Apabila berbicara mengenai hubungan Kurator dan Hakim Pengawas maka rujukannya
pada ketentuan Pasal 1 ayat (1) Jo. Pasal 74 UU Kepailitan, sebagaimana dikutipkan berikut
ini:

Pasal 1 ayat (1) UU Kepailitan:


“Kepailitan adalah sita umum atas semua kekayaan Debitor Pailit yang pengurusan dan
pemberesannya dilakukan oleh Kurator di bawah pengawasan Hakim Pengawas
sebagaimana diatur dalam Undang-Undang ini.”

Pasal 74 ayat (1) UU Kepailitan:


“Kurator harus menyampaikan laporan kepada Hakim Pengawas mengenai keadaan
harta pailit dan pelaksanaan tugasnya setiap 3 (tiga) bulan.”

Dari ketentuan pasal 1 ayat (1) UU Kepailitan dapat dipahami bahwa dalam hal terjadi
Kepailitan maka hubungan antara Kurator dan Hakim Pengawas tidak dapat
dipisahkan, yang kemudian hal tersebut dipertegas melalui Pasal 74 UU Kepailitan
yang mengharuskan Kurator menyampaikan Laporan kepada Hakim Pangawas
mengenai keadaan harta pailit dan pelaksanaan tugasnya setiap 3 (tiga) bulan.

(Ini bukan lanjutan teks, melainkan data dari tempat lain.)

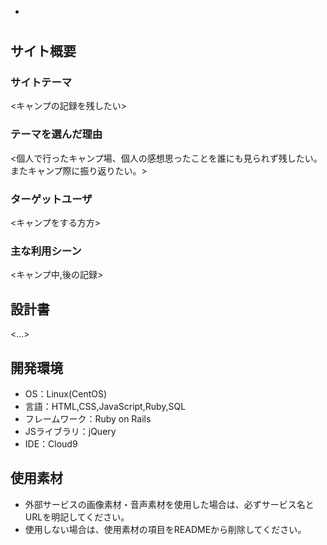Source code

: * 
# <takibi>

## サイト概要
### サイトテーマ
<キャンプの記録を残したい>

### テーマを選んだ理由
<個人で行ったキャンプ場、個人の感想思ったことを誰にも見られず残したい。またキャンプ際に振り返りたい。>

### ターゲットユーザ
<キャンプをする方方>

### 主な利用シーン
<キャンプ中,後の記録>

## 設計書
<...>

## 開発環境
- OS：Linux(CentOS)
- 言語：HTML,CSS,JavaScript,Ruby,SQL
- フレームワーク：Ruby on Rails
- JSライブラリ：jQuery
- IDE：Cloud9

## 使用素材
- 外部サービスの画像素材・音声素材を使用した場合は、必ずサービス名とURLを明記してください。
- 使用しない場合は、使用素材の項目をREADMEから削除してください。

Hubungan tugas Kurator dan Hakim Pengawas dalam UU Kepailitan disebutkan


sebagai berikut:
1) Hakim pengawas merencanakan penyelenggaraan rapat kreditur paling lambat
tiga puluh hari sejak tanggal putusan pailit diucapkan dan dalam jangka waktu tiga
hari setelah putusan diterima oleh hakim pengawas dan kurator, hakim pengawas
wajib menyampaikan kepada kurator rencana rapat tersebut.
2) Hakim pengawas menetapkan surat kabar harian untuk mengumumkan putusan
pernyataan pailit.
3) Kurator melaporkan kepada hakim pengawas tentang daftar kreditur dengan
uraian nama, alamat, jumlah, dan sifat piutang serta daftar piutang yang diakui
atau dibantah.
4) Kurator melaporkan kepada hakim pengawas tentang daftar harta pailit dan
perihal ada tidaknya tawaran rencana perdamaian dari debitur pailit.
5) Kurator melaporkan kepada hakim pengawas tentang piutang yang diakui dan
dibantah beserta alasan-alasannya.
6) Kurator menyusun daftar pembagian harta pailit yang berisi pertelaan
penerimaan, pengeluaran, dan imbal jasa kurator, yang akan dibayarkan kepada
para kreditur, semuanya harus atas persetujuan hakim pengawas.
7) Kurator di hadapan hakim pengawas melakukan pertanggungjawaban setelah
pengesahan perdamaian memperoleh kekuatan hukum tetap.
8) Kurator harus mendapatkan izin dari hakim pengawas jika ingin menjual aset
harta pailit di bawah tangan.
Khusus untuk menjual aset di bawah tangan, Kurator terkadang mendapat
hambatan dari Hakim Pengawas yang tidak mau atau memperlambat
mengeluarkan penetapan bagi Kurator untuk melakukan penjualan di bawah
tangan tersebut, padahal jika hal itu bisa berjalan cepat, nilai harta pailit bisa
meningkat karena harga penjualan di bawah tangan yang akan dilakukan oleh
Kurator jauh di atas harga pasar maupun harga yang telah ditetapkan apraisal
(juru taksir) untuk penjualan di muka umum.

Pada kondisi di atas, seorang Hakim Pengawas harus dengan segera


mengeluarkan penetapan yang mengizinkan Kurator untuk melakukan penjualan
di bawah tangan karena Kurator tentunya telah memberi gambaran tentang harga
harta pailit tersebut jika dijual di muka umum dan jika dijual di bawah tangan.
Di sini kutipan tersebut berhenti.